ドイツでは、フラウンホーファー協会が、明確なグランドデザインに基づき、公的研究機関を中心とした大学や産業界との連携によるイノベーションを推進する産学の橋渡しの機能を担っている。フラウンホーファー協会では、産業界との連携を促進するための評価基準や予算配分モデル、技術移転・ベンチャー支援など充実した体制を整備しており、「フラウンホーファーモデル」として、評価されている。
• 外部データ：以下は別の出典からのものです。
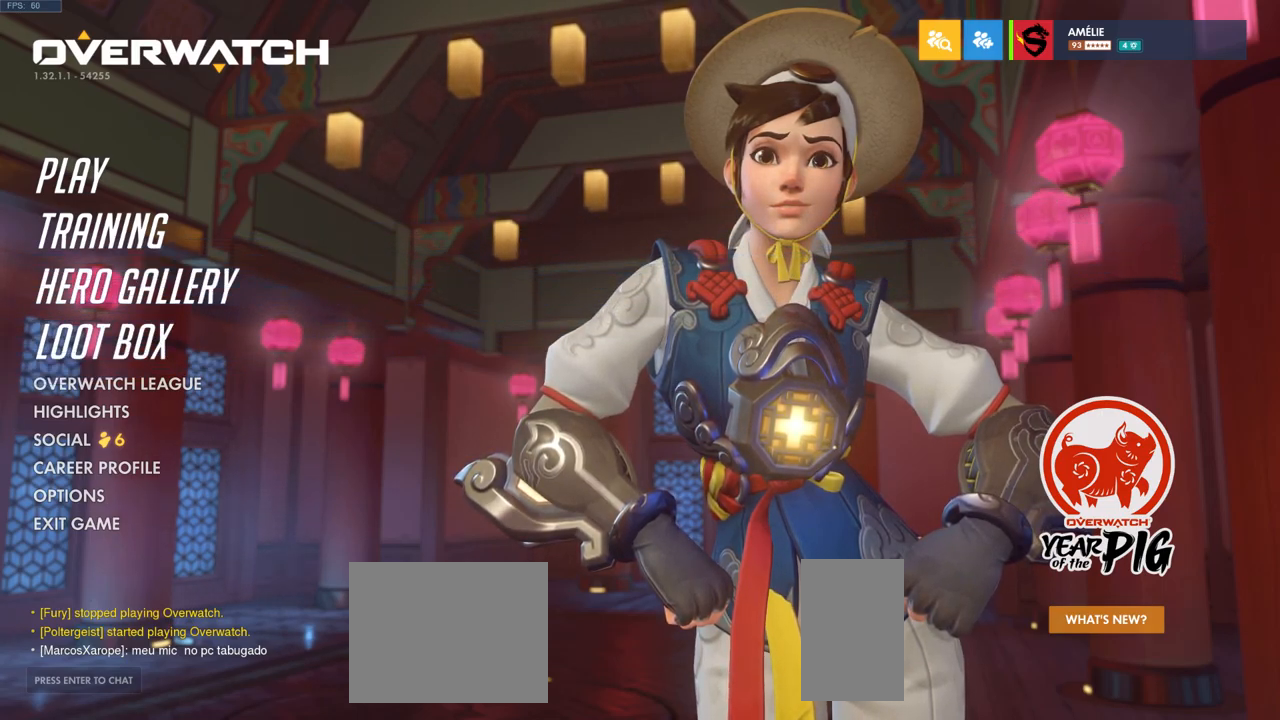
{"keys": [], "mouse": [], "events": [[50, "mouse_left", "down"], [134, "mouse_left", "up"]]}
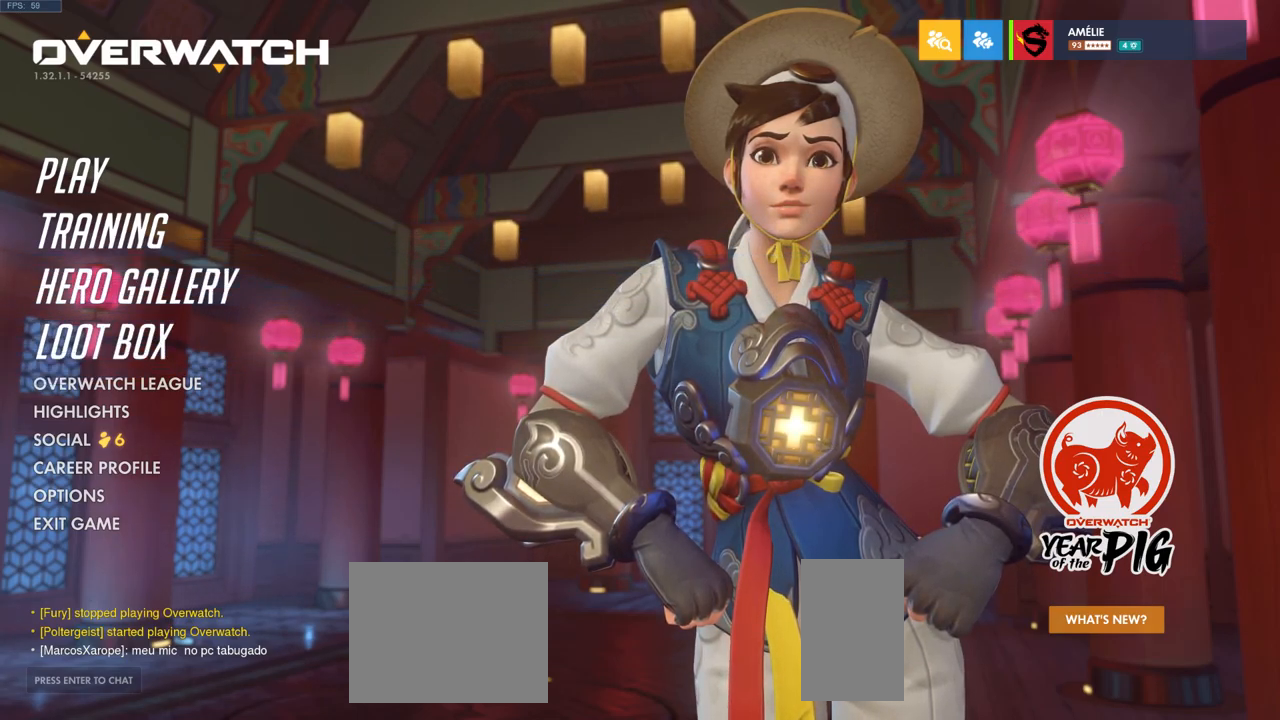
{"keys": [], "mouse": [], "events": []}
国内のオープンイノベーションの事例では、オリンパスやKDDI、小松製作所などの事例が紹介されている。オリンパスでは、「オープンプラットフォームカメラ(Open Platform Camera:OPC) Hack & Make Project」という自社の技術をオープンにし、デベロッパー、クリエイター、ユーザーと共に新しい写真体験を開拓するプロジェクトを進めている。
このプロジェクトでは、オープンプラットフォームでカメラのアクセサリーやアプリケーションを共同で開発を進め、ハッカソンやアイデアソン、ワークショップを開催し、自社製品のファンとコミュニティの創出、コミュニティを通した新たな価値の創造に向けて、取組んでいる。
海外の事例では、GoogleやSamsung、P&G、Philipsなどの事例が紹介されている。P&Gでは、2001年に、自前主義からの脱却を掲げ、外部連携によるイノベーション比率を50%まで高める目標を設定した。
P&Gでは、オープンイノベーション専門部署を設置し、7000人の研究者やサプライヤーのネットワークなど自社の研究開発資産と外部の技術を有機的に融合。革新的なサービスや製品を生み出す仕組みを創造し、現在では、オープンイノベーション人材が育成され、ノウハウが蓄積・共有されたことで、オープンイノベーションが企業文化として醸成されている。
国内外の事例をみてみると、オープンイノベーションの推進には、経営増によるトップダウンやボトムアップ、社内文化の醸成や人材育成の組織づくりに加えて、オープンイノベーションを推進する専門部署の設置など、多様な仕組みの組み合わせを活用している。